TASK INPUT:
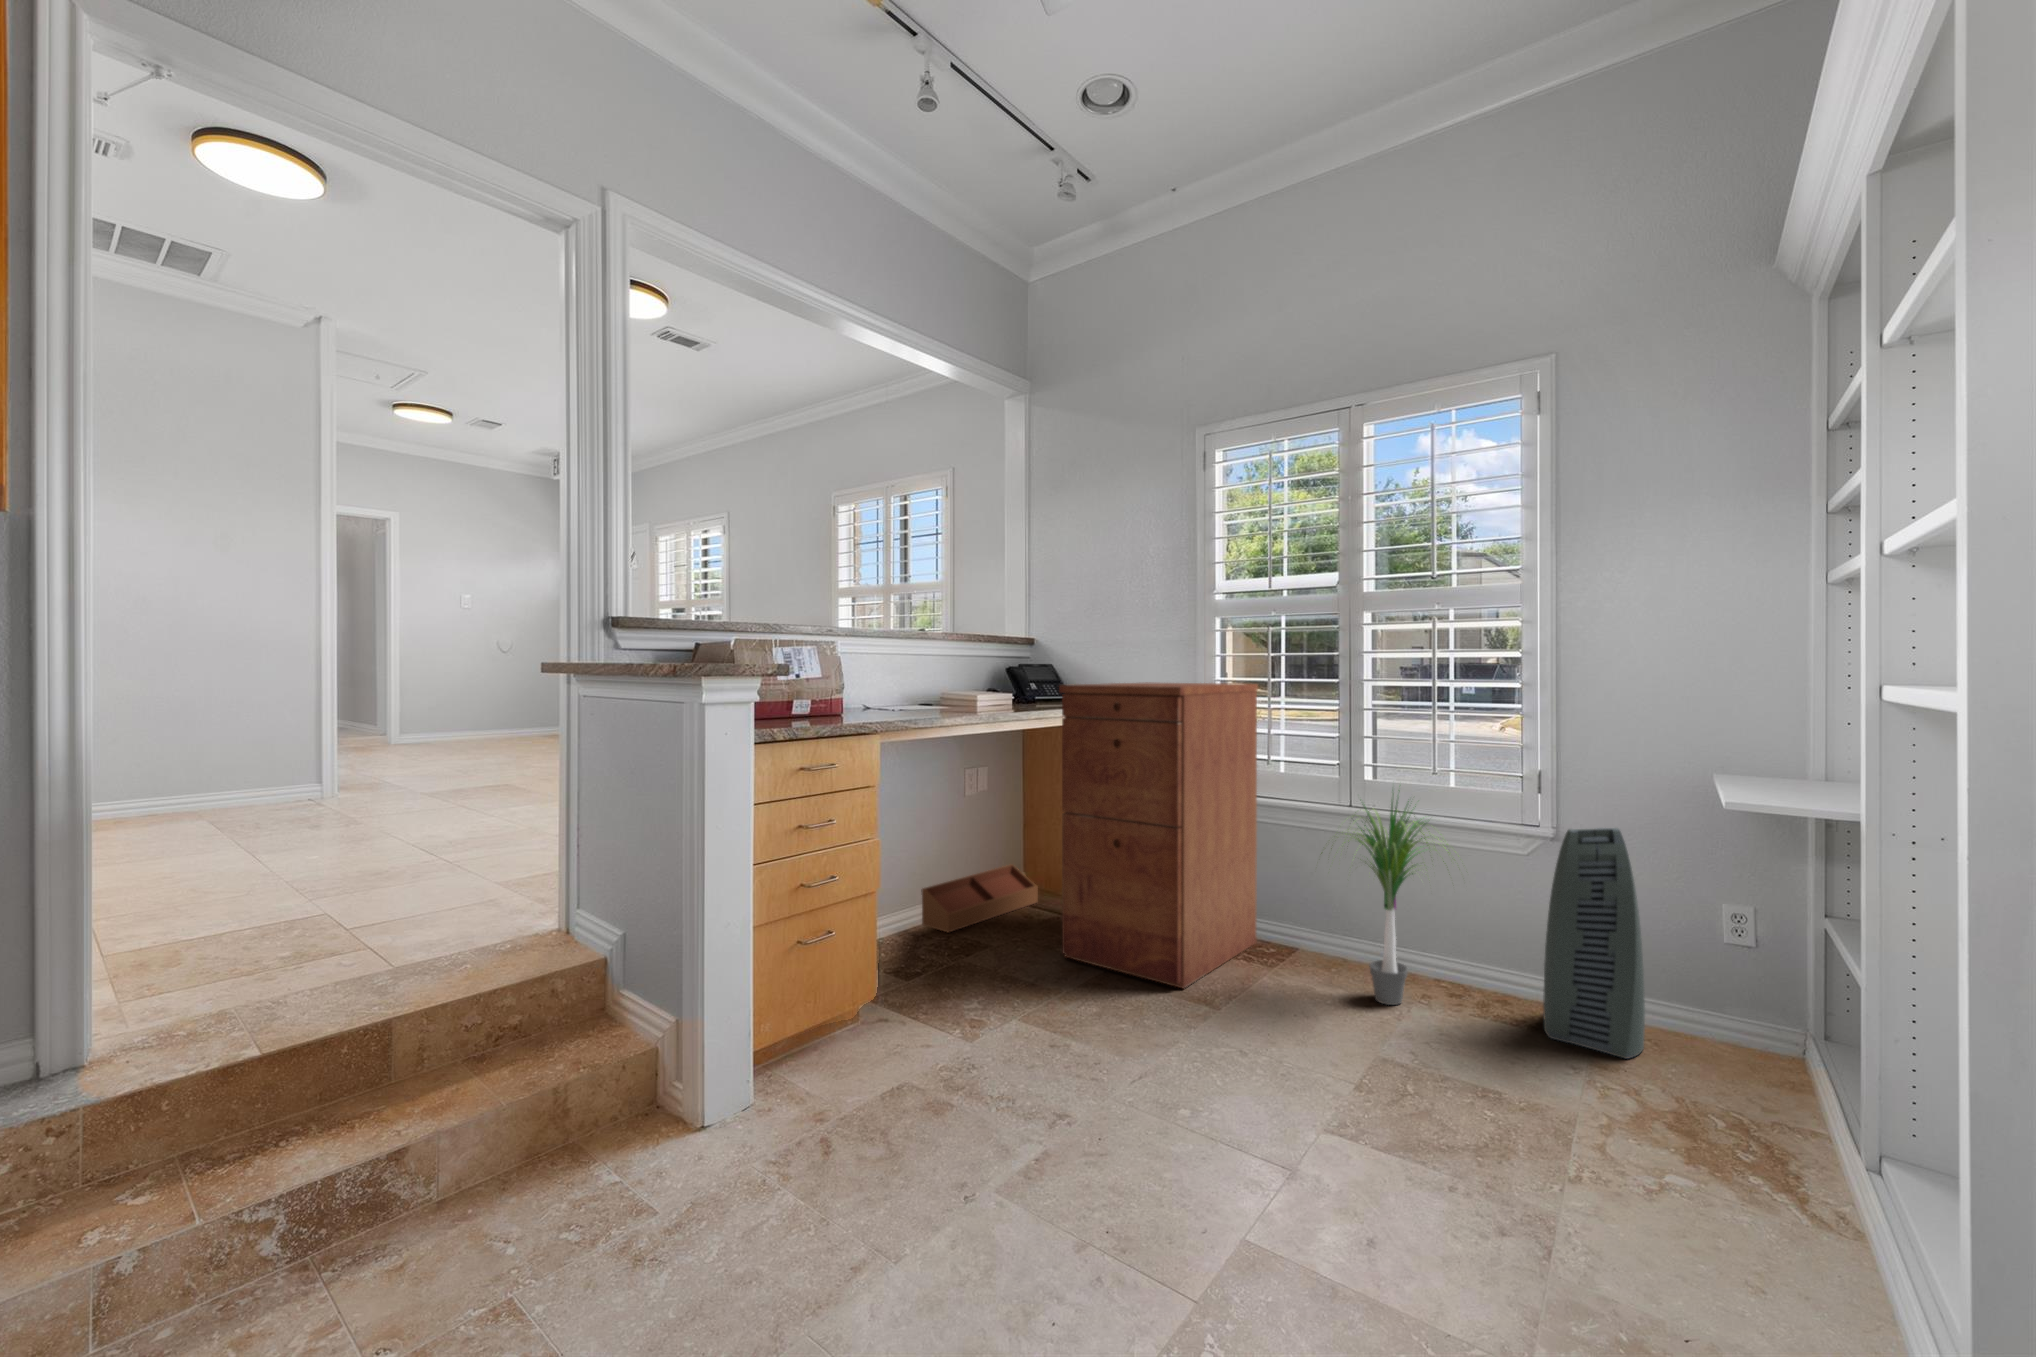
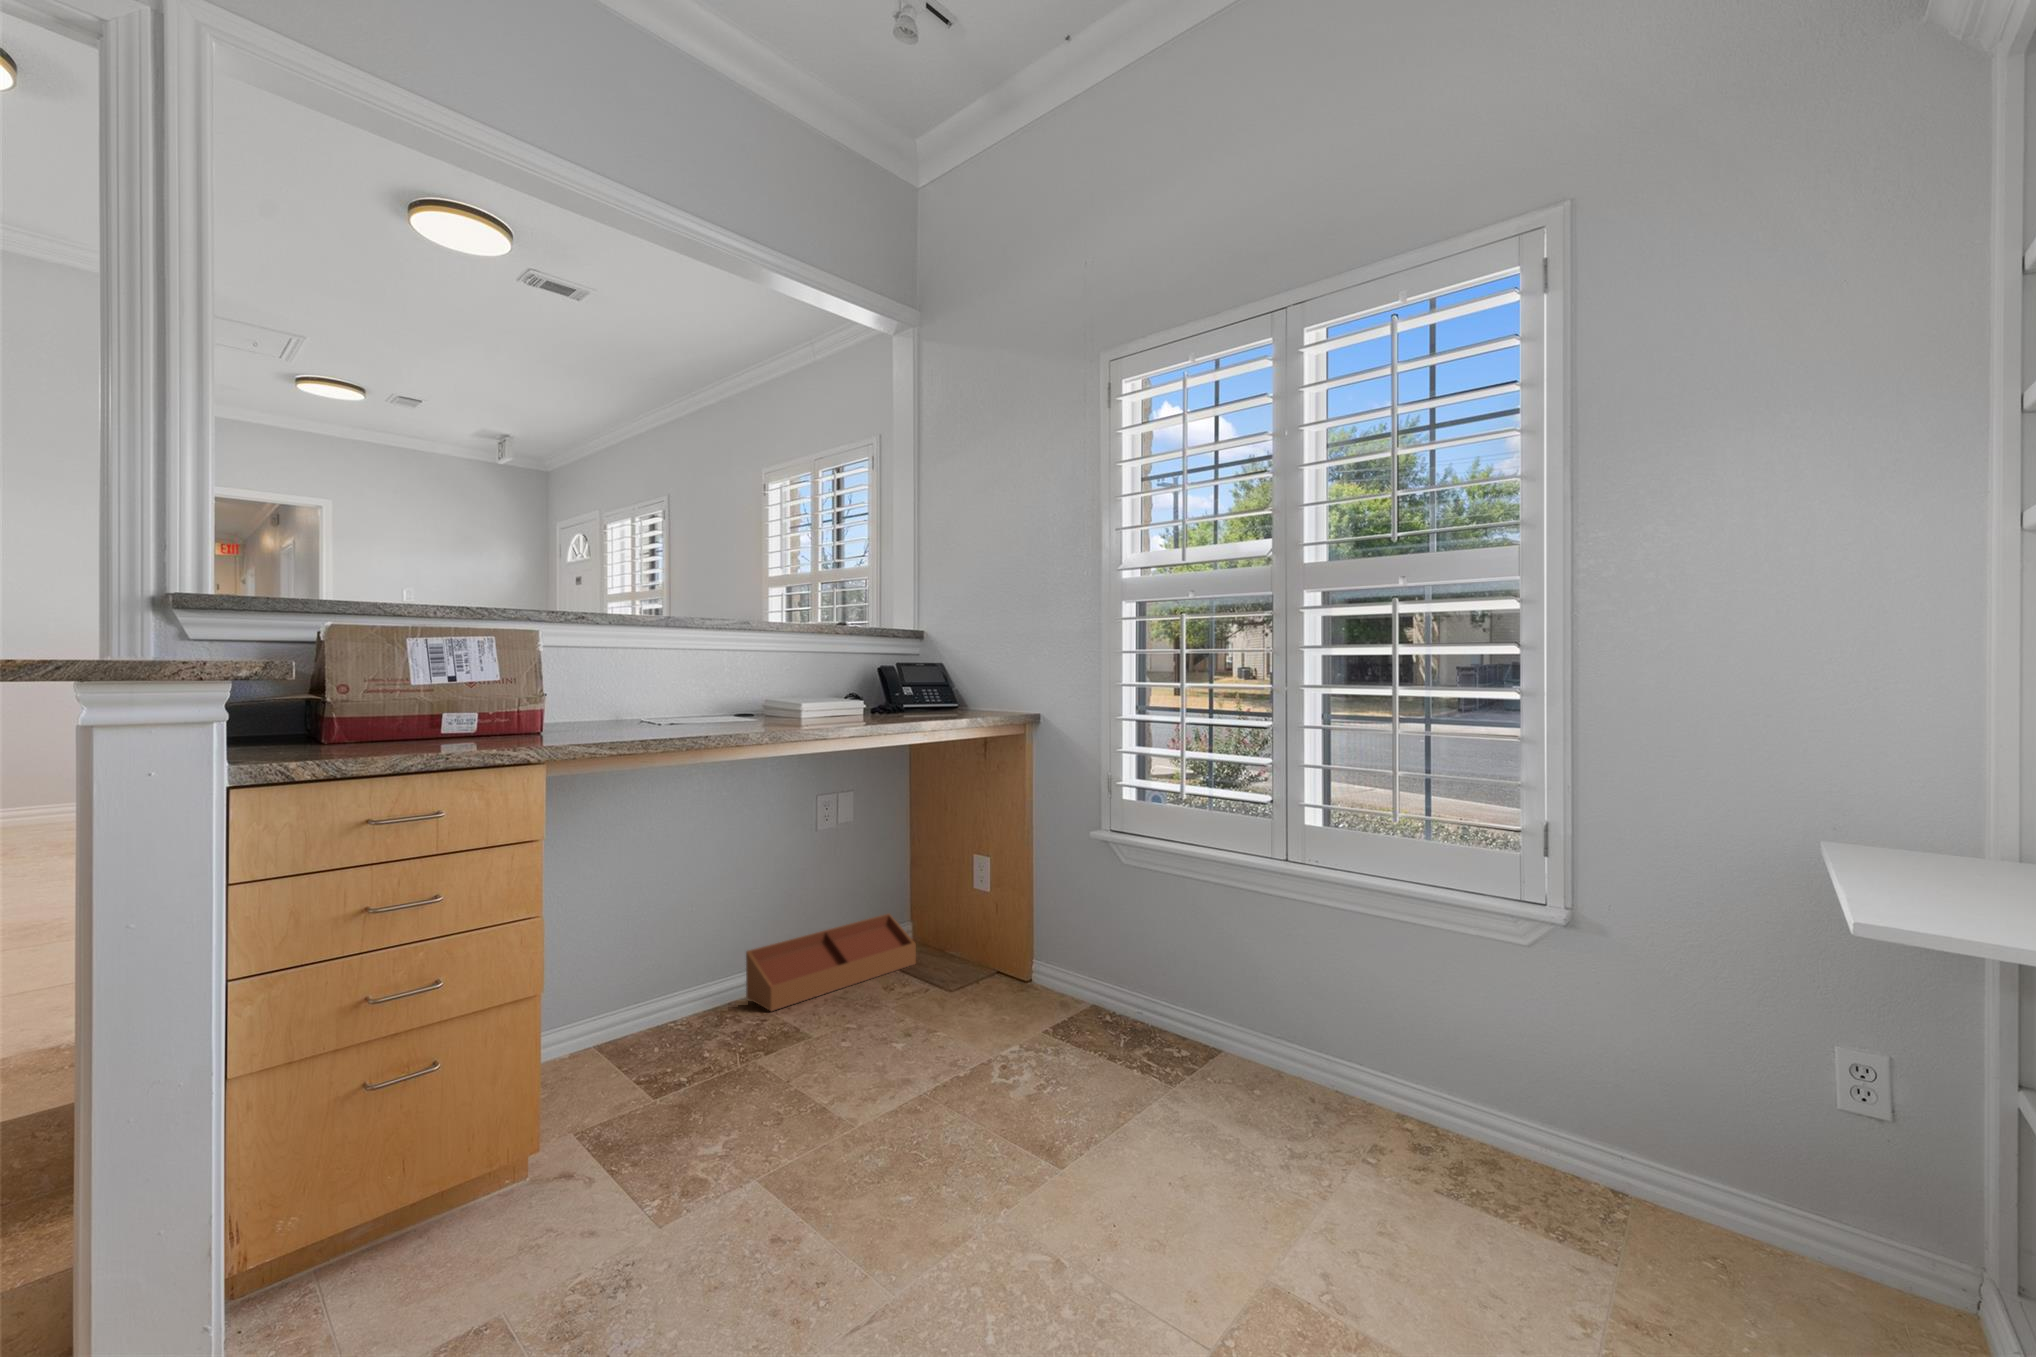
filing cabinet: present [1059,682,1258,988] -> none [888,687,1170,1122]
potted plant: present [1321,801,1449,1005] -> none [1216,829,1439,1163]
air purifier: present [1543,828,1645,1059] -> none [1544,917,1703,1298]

* * *

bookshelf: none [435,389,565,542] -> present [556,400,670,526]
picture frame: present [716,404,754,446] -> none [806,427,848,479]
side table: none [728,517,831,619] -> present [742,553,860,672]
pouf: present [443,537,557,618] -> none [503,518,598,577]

ACTION ITEM: Write out exactly the lines above from the line with "filing cabinet: present" through the line with "air purifier: present", both of them included, and leave out all other lines.

ANSWER BOX:
filing cabinet: present [1059,682,1258,988] -> none [888,687,1170,1122]
potted plant: present [1321,801,1449,1005] -> none [1216,829,1439,1163]
air purifier: present [1543,828,1645,1059] -> none [1544,917,1703,1298]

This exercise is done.